We stayed at a family friend’s hotel that night and were served the absolute grossest meal I’ve ever seen. Well, gross because we were so Canadian that we couldn’t bear to even look at it. Actually, most of my family couldn’t, even the recent immigrant. So, the parents were forced to eat it out of politeness while the rest of us starved ourselves, waiting to go somewhere else to eat. You know, if I were served this in Canada, I’d probably eat it. Actually, if it was anywhere else, I would have eaten it but because I have a really skewed perception of Vietnam, most likely in a negative way, I just couldn’t bring myself to eat it.We did get served this wonderful corn juice though, which was boiled and mashed corn, slightly strained, and mixed with a condensed coconut milk of some sort.
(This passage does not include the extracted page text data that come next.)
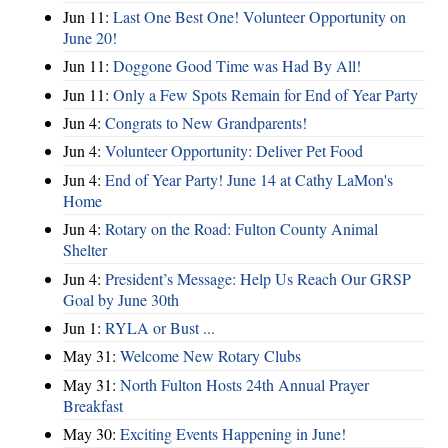
Jun 11:
Last One Best One! Volunteer Opportunity on
June 20!
Jun 11:
Doggone Good Time was Had By All!
Jun 11:
Only a Few Spots Remain for End of Year Party
Jun 4:
Congrats to New Grandparents!
Jun 4:
Volunteer Opportunity: Deliver Pet Food
Jun 4:
End of Year Party! June 14 at Cathy LaMon's
Home
Jun 4:
Rotary on the Road: Fulton County Animal
Shelter
Jun 4:
President’s Message: Help Us Reach Our GRSP
Goal by June 30th
Jun 1:
RYLA or Bust ...
May 31:
Welcome New Rotary Clubs
May 31:
North Fulton Hosts 24th Annual Prayer
Breakfast
May 30:
Exciting Events Happening in June!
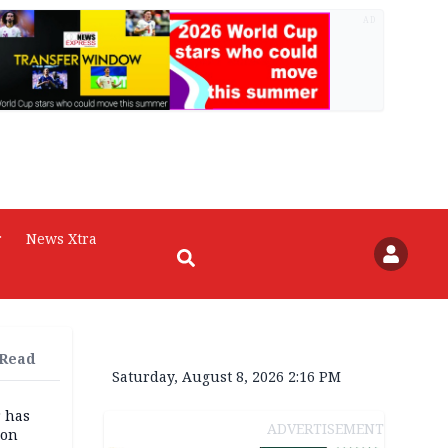
AD
r
News Xtra
 Read
Saturday, August 8, 2026 2:16 PM
r has
ADVERTISEMENT
son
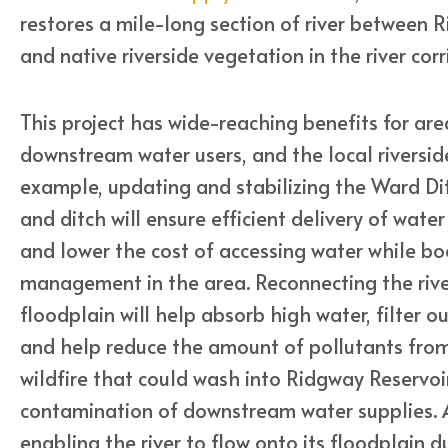
restores a mile-long section of river between 
and native riverside vegetation in the river corr
This project has wide-reaching benefits for area
downstream water users, and the local riverside
example, updating and stabilizing the Ward D
and ditch will ensure efficient delivery of water 
and lower the cost of accessing water while bo
management in the area. Reconnecting the river
floodplain will help absorb high water, filter o
and help reduce the amount of pollutants fro
wildfire that could wash into Ridgway Reservoir
contamination of downstream water supplies. A
enabling the river to flow onto its floodplain d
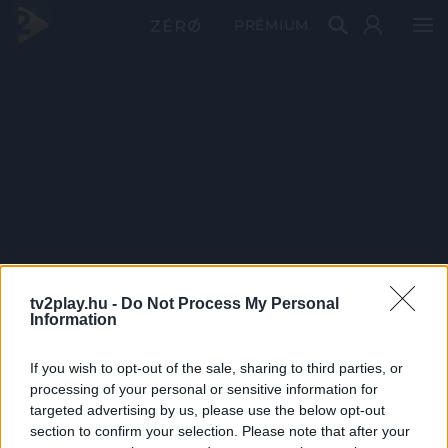
PRÉMIUM
tv2play.hu -
Do Not Process My Personal
Information
If you wish to opt-out of the sale, sharing to third parties, or
processing of your personal or sensitive information for
targeted advertising by us, please use the below opt-out
section to confirm your selection. Please note that after your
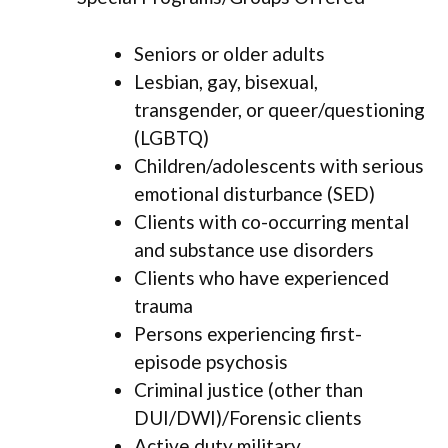
Seniors or older adults
Lesbian, gay, bisexual,
transgender, or queer/questioning
(LGBTQ)
Children/adolescents with serious
emotional disturbance (SED)
Clients with co-occurring mental
and substance use disorders
Clients who have experienced
trauma
Persons experiencing first-
episode psychosis
Criminal justice (other than
DUI/DWI)/Forensic clients
Active duty military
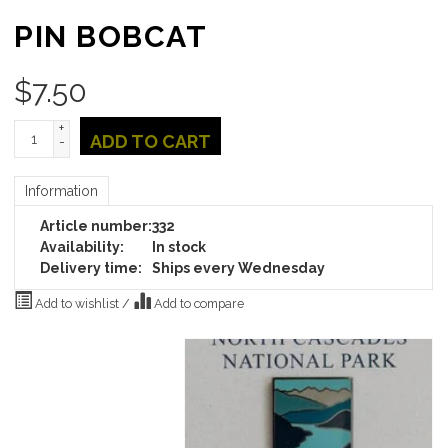
PIN BOBCAT
$
7.50
+
ADD TO CART
-
Information
Article number:
332
Availability:
In stock
Delivery time:
Ships every Wednesday
Add to wishlist
/
Add to compare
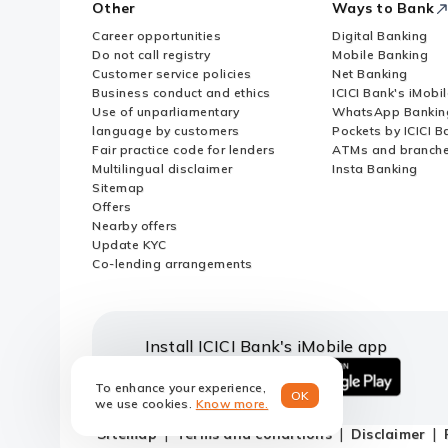
Other
Ways to Bank
Career opportunities
Digital Banking
Do not call registry
Mobile Banking
Customer service policies
Net Banking
Business conduct and ethics
ICICI Bank's iMobi
Use of unparliamentary
WhatsApp Bankin
language by customers
Pockets by ICICI B
Fair practice code for lenders
ATMs and branch
Multilingual disclaimer
Insta Banking
Sitemap
Offers
Nearby offers
Update KYC
Co-lending arrangements
Install ICICI Bank's iMobile app
To enhance your experience,
OK
iOS
android
we use cookies.
Know more.
link
link
Sitemap
Terms and conditions
Disclaimer
to
to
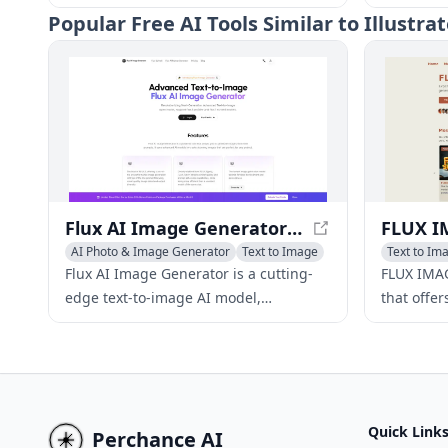
new images from AI descriptions and
images, a
Popular
Free AI Tools Similar to Illustr
edit those descriptions before creating
leverages
new images.
OpenAI, G
and selec
deliver af
content cr
individua
Flux AI Image Generator - Text-to-Image AI Model for Diverse Stylish Images
AI Photo & Image Generator
Text to Image
Text to Im
AI Illustra
Flux AI Image Generator is a cutting-
FLUX IMAG
edge text-to-image AI model,
that offer
developed by Black Forest Labs, that
image gen
offers diverse image styles while
FLUX.1 Sc
maintaining superior image quality
LoRA, ena
and adherence to given prompts
breathtak
across various versions.
Quick Link
Perchance AI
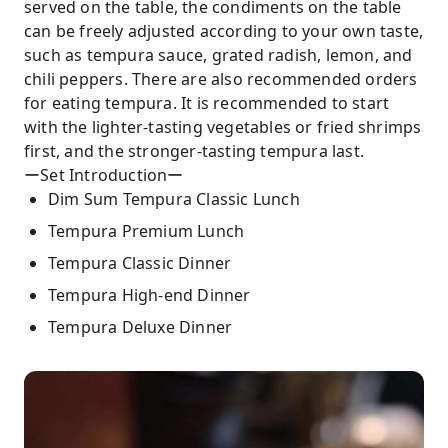
served on the table, the condiments on the table
can be freely adjusted according to your own taste,
such as tempura sauce, grated radish, lemon, and
chili peppers. There are also recommended orders
for eating tempura. It is recommended to start
with the lighter-tasting vegetables or fried shrimps
first, and the stronger-tasting tempura last.
ーSet Introductionー
Dim Sum Tempura Classic Lunch
Tempura Premium Lunch
Tempura Classic Dinner
Tempura High-end Dinner
Tempura Deluxe Dinner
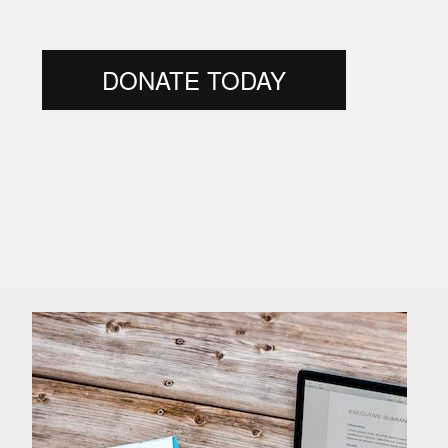
DONATE TODAY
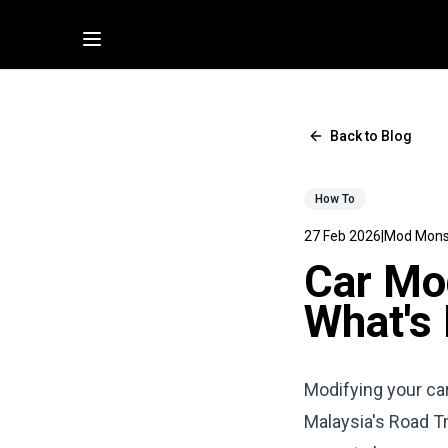
Back to Blog
How To
27 Feb 2026
|
Mod Mons
Car Mod
What's 
Modifying your car
Malaysia's Road T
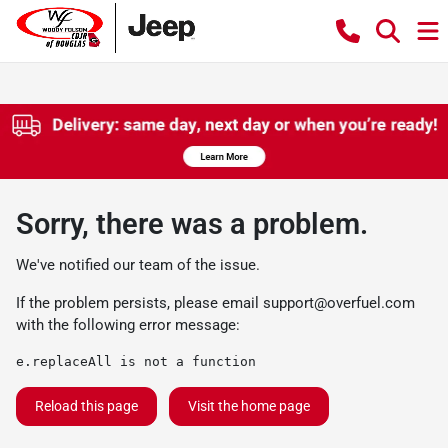
Sorry, there was a problem.
We've notified our team of the issue.
If the problem persists, please email
support@overfuel.com
with the following error message:
e.replaceAll is not a function
Reload this page
Visit the home page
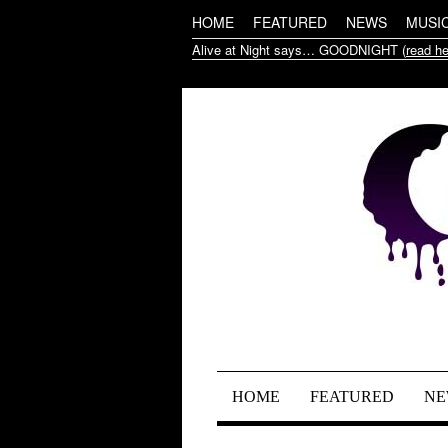
HOME
FEATURED
NEWS
MUSI
Alive at Night says… GOODNIGHT (
read he
HOME
FEATURED
NE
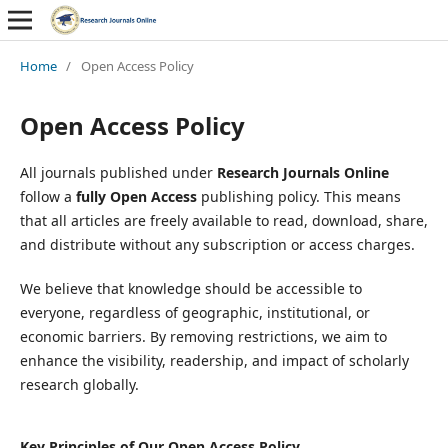
Home
/
Open Access Policy
Open Access Policy
All journals published under
Research Journals Online
follow a
fully Open Access
publishing policy. This means
that all articles are freely available to read, download, share,
and distribute without any subscription or access charges.
We believe that knowledge should be accessible to
everyone, regardless of geographic, institutional, or
economic barriers. By removing restrictions, we aim to
enhance the visibility, readership, and impact of scholarly
research globally.
Key Principles of Our Open Access Policy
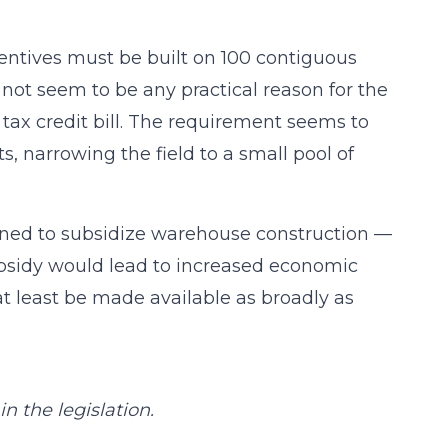
centives must be built on 100 contiguous
 not seem to be any practical reason for the
tax credit bill. The requirement seems to
s, narrowing the field to a small pool of
rmined to subsidize warehouse construction —
ubsidy would lead to increased economic
t least be made available as broadly as
n the legislation.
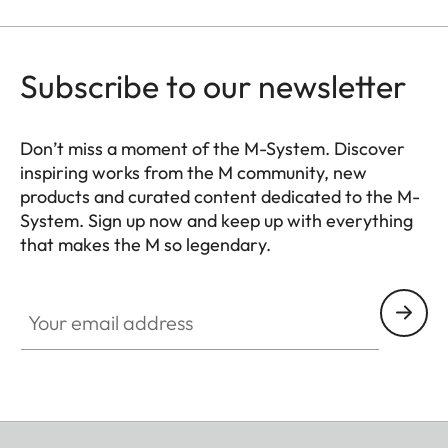
Subscribe to our newsletter
Don’t miss a moment of the M-System. Discover
inspiring works from the M community, new
products and curated content dedicated to the M-
System. Sign up now and keep up with everything
that makes the M so legendary.
HQ_GEN_M
Your email address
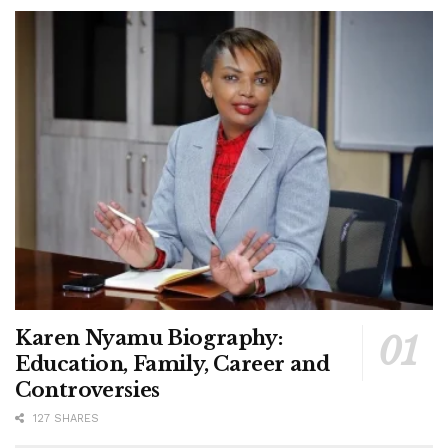
Karen Nyamu Biography:
Education, Family, Career and
Controversies
127 SHARES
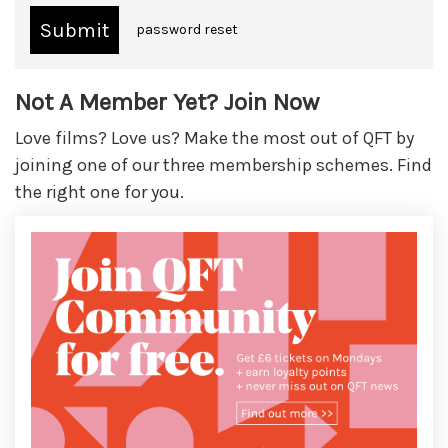
password reset
Not A Member Yet? Join Now
Love films? Love us? Make the most out of QFT by
joining one of our three membership schemes. Find
the right one for you.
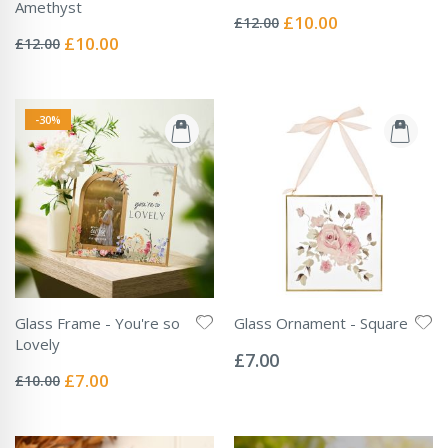
Rating:
Amethyst
0%
Special
£10.00
£12.00
Rating:
Price
0%
Special
£10.00
£12.00
Price
-30%
Glass Frame - You're so
Glass Ornament - Square
Rating:
Lovely
0%
£7.00
Rating:
0%
Special
£7.00
£10.00
Price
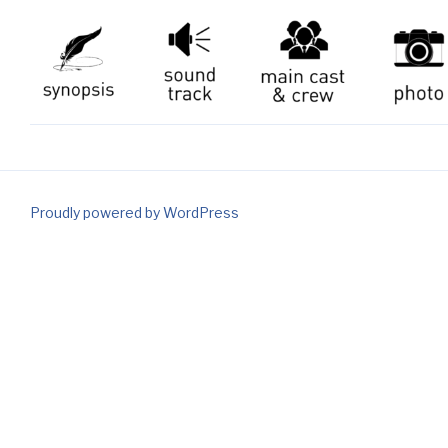
Proudly powered by WordPress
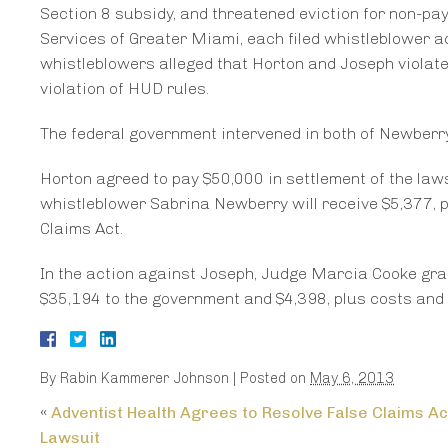
Section 8 subsidy, and threatened eviction for non-pa
Services of Greater Miami, each filed whistleblower a
whistleblowers alleged that Horton and Joseph violate
violation of HUD rules.
The federal government intervened in both of Newber
Horton agreed to pay $50,000 in settlement of the laws
whistleblower Sabrina Newberry will receive $5,377, p
Claims Act.
In the action against Joseph, Judge Marcia Cooke gr
$35,194 to the government and $4,398, plus costs and 
By
Rabin Kammerer Johnson
|
Posted on
May 6, 2013
«
Adventist Health Agrees to Resolve False Claims Ac
Lawsuit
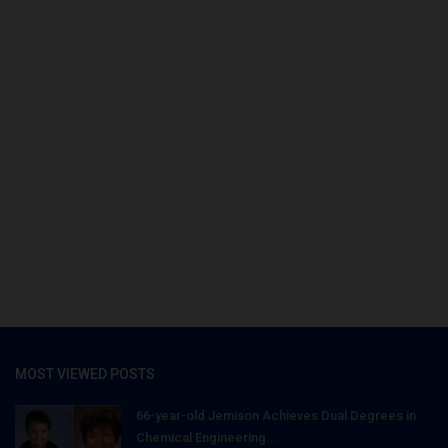
MOST VIEWED POSTS
66-year-old Jemison Achieves Dual Degrees in
Chemical Engineering...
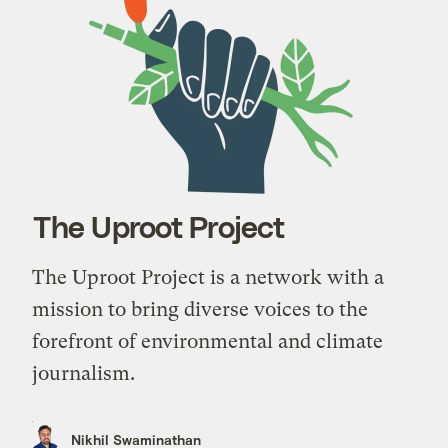
The Uproot Project
The Uproot Project is a network with a
mission to bring diverse voices to the
forefront of environmental and climate
journalism.
Nikhil Swaminathan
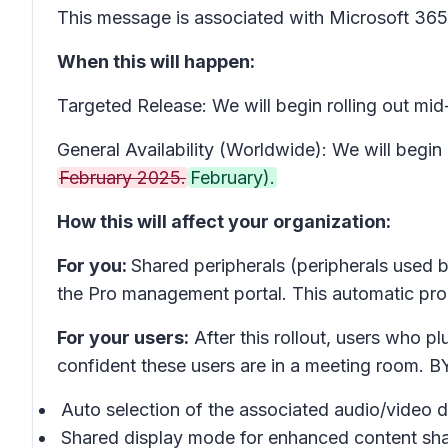
This message is associated with Microsoft 3
When this will happen:
Targeted Release: We will begin rolling out m
General Availability (Worldwide): We will begin
February 2025.
February).
How this will affect your organization:
For you:
Shared peripherals (peripherals used b
the Pro management portal. This automatic proc
For your users:
After this rollout, users who 
confident these users are in a meeting room. B
Auto selection of the associated audio/video d
Shared display mode for enhanced content sha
So sweet, so fattening, so delicious.

Silkworms stir-fried with bean sprouts and onions.

Sauteed lizard.

Fried gator.

Stewed lizard.

This cold-blooded cooking though, blehh, so gross. Even looking at the images now, I remember the taste, the chewy, sinewy texture, the toughness. *shiver* Nope, no sir, can’t take it.

Mong Cai was uneventful for the most part. We went shopping during the day, went back to the hotel at night, did a little karaoke, and then slept. We left the next morning. I was a little miffed because I thought we were actually going to cross the border and going into China, but no, we stayed in Vietnam.

See Vietnam

Yes, so a lot of these posts are photo-dumps, but I took a lot of pictures in Vietnam. ~1500 on my Nikon, and ~1500 on my iPhone. (Although, now my hard drive refuses to turn on, so hopefully I still have my photos. 😐 )

Vietnam has some beautiful landscapes. Absolutely gorgeous. Aside from the food, (and I guess, family), looking at the scenic part of it is one of my favourite things. Though, I don’t have many pictures of the city-life, but enjoy the scenic tour of the homeland.

Close to my village.

On the waters of Hai Phong

Behind my uncle's house.

Foggy river.

On a drive up North.

A bridge in Hue.

Oh my, so artsy. This symbolizes the life of an average Vietnamese person. All work, no play. LOL. I kid. Vietnamese people are all play.

This is not the archetype for Vietnamese architecture.